● **Directions**: Where the records below have a line with "utenti", that line is to be copied.

Records contained in a dataset:
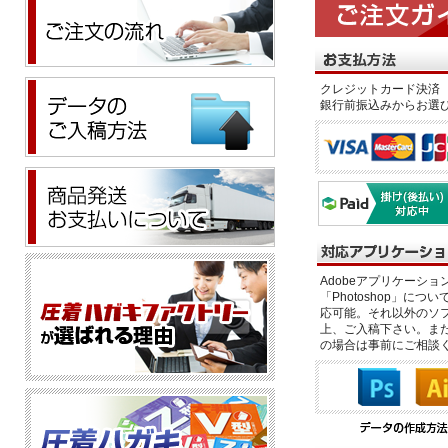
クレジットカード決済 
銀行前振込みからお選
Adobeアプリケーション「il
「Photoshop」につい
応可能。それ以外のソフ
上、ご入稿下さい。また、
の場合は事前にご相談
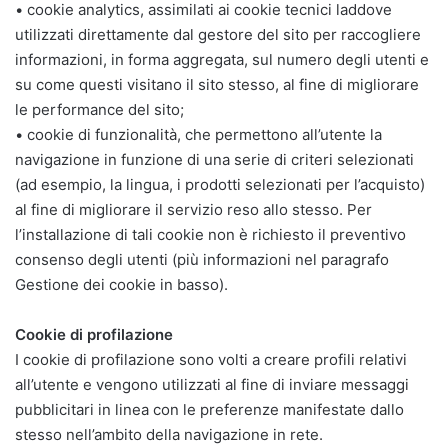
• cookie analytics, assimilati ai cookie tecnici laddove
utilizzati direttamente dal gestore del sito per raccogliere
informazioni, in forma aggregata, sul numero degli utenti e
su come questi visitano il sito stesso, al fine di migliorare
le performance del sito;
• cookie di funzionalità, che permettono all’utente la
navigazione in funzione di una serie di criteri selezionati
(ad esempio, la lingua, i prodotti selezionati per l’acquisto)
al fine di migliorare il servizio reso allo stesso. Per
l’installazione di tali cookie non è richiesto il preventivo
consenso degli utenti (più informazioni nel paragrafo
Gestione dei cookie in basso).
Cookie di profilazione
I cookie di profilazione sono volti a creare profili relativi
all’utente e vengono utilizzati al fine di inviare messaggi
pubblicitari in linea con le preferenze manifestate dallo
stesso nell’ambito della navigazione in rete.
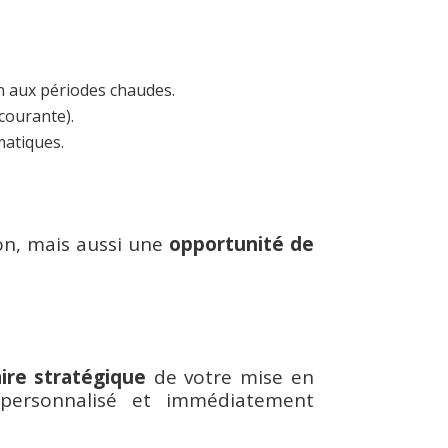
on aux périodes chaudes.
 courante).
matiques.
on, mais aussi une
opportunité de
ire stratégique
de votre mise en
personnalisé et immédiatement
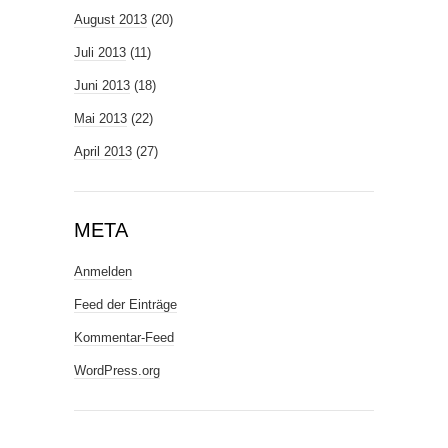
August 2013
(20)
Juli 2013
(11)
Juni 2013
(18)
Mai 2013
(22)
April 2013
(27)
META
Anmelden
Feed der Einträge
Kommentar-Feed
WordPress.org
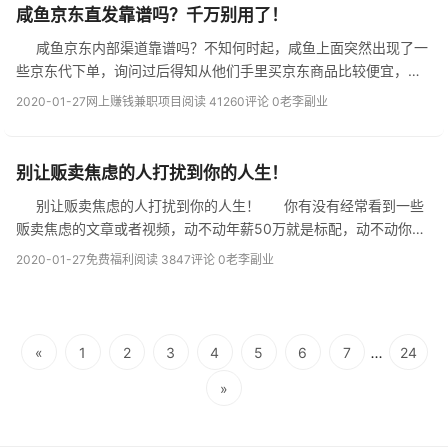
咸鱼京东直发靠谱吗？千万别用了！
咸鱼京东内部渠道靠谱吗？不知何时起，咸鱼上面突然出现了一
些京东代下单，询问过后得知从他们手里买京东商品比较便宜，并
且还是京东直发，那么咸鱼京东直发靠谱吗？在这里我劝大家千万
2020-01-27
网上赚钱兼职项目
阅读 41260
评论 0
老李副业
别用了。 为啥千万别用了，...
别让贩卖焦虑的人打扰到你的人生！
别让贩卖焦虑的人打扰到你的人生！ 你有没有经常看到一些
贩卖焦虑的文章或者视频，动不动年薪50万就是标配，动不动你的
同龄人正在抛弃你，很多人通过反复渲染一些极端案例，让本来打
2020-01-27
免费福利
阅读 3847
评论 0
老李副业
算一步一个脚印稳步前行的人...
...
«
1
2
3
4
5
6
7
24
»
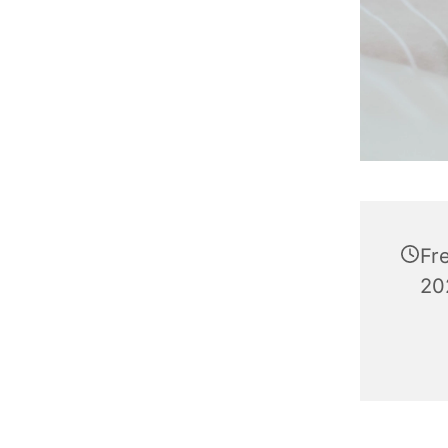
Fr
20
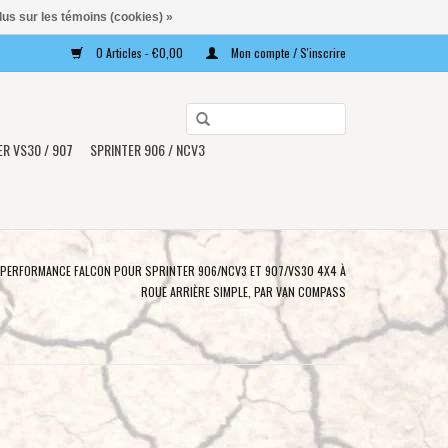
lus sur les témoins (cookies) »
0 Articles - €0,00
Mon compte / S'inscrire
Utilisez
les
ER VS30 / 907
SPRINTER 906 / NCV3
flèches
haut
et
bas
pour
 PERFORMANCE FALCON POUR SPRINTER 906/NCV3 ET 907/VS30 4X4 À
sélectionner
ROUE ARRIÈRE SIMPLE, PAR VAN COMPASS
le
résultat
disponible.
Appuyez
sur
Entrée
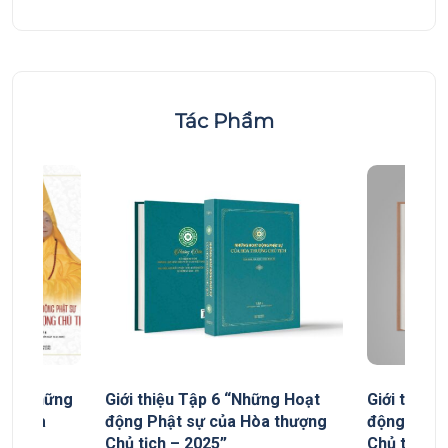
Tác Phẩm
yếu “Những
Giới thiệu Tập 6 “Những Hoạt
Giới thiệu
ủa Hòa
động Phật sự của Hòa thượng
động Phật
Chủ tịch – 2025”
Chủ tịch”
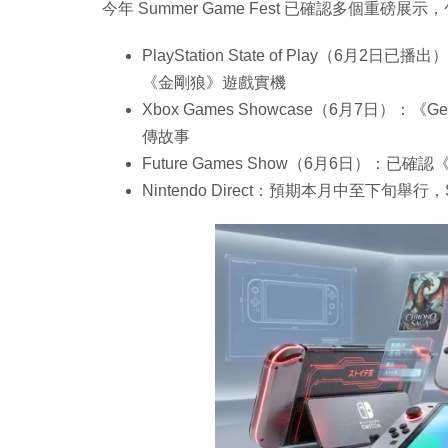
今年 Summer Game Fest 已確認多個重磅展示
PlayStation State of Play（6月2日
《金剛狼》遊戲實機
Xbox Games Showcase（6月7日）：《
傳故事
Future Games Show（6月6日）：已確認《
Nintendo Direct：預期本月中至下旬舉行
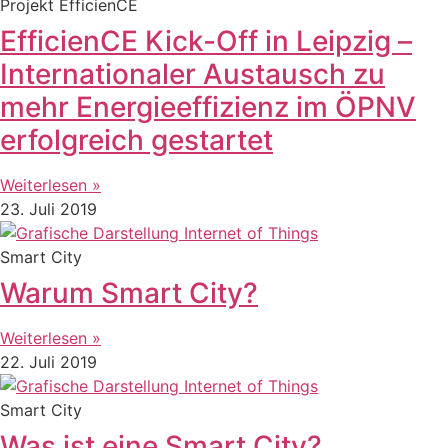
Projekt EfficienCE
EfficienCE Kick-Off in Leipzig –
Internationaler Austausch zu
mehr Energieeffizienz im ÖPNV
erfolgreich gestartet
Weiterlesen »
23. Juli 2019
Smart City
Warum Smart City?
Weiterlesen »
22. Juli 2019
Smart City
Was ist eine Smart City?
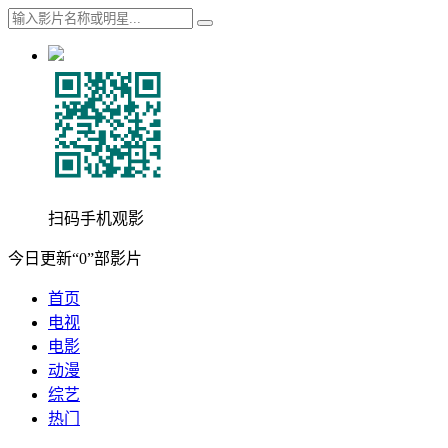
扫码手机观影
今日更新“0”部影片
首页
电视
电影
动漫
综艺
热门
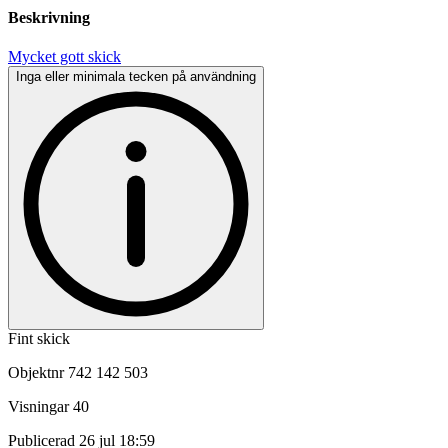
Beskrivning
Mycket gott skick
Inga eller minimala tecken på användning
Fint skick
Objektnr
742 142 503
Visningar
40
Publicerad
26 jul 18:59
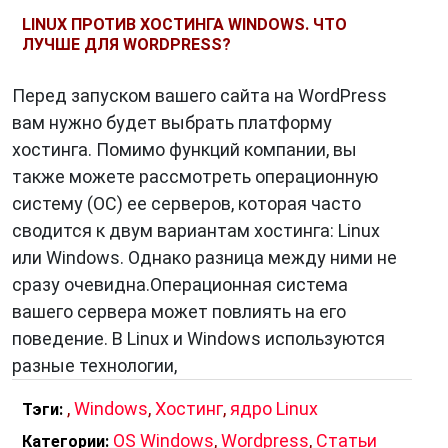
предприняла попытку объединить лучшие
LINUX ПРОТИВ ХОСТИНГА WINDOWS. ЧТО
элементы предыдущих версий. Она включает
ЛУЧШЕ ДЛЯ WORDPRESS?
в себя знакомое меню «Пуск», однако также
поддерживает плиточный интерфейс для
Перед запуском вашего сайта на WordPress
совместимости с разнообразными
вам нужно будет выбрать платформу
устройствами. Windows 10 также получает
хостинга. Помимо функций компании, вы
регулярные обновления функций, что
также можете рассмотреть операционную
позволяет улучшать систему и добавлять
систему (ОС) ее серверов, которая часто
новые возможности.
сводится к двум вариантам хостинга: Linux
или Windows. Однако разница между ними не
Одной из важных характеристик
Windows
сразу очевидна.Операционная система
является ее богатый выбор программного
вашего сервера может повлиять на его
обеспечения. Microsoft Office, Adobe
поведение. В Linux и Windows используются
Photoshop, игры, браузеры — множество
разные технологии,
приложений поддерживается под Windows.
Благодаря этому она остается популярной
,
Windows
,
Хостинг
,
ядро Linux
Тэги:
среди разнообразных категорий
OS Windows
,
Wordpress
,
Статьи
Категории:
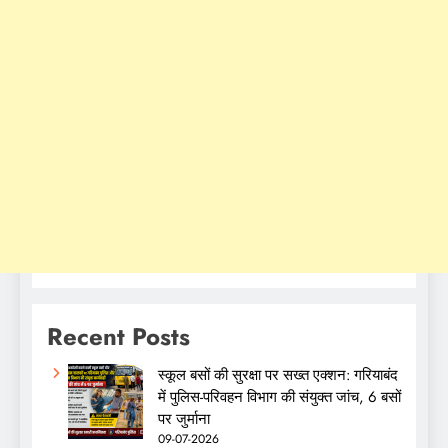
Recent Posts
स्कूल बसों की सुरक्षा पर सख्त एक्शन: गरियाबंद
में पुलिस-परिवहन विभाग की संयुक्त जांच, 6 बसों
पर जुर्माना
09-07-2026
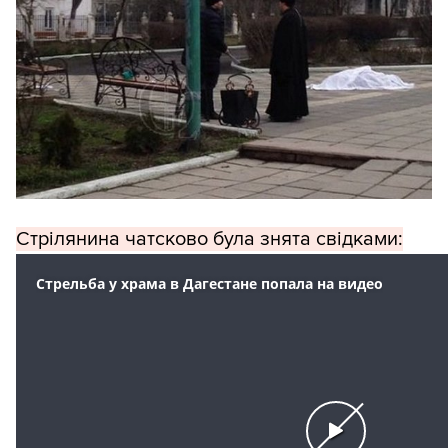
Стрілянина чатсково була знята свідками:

● **Exercise output**:
informazioni, in forma aggregata, sul numero degli utenti e
consenso degli utenti (più informazioni nel paragrafo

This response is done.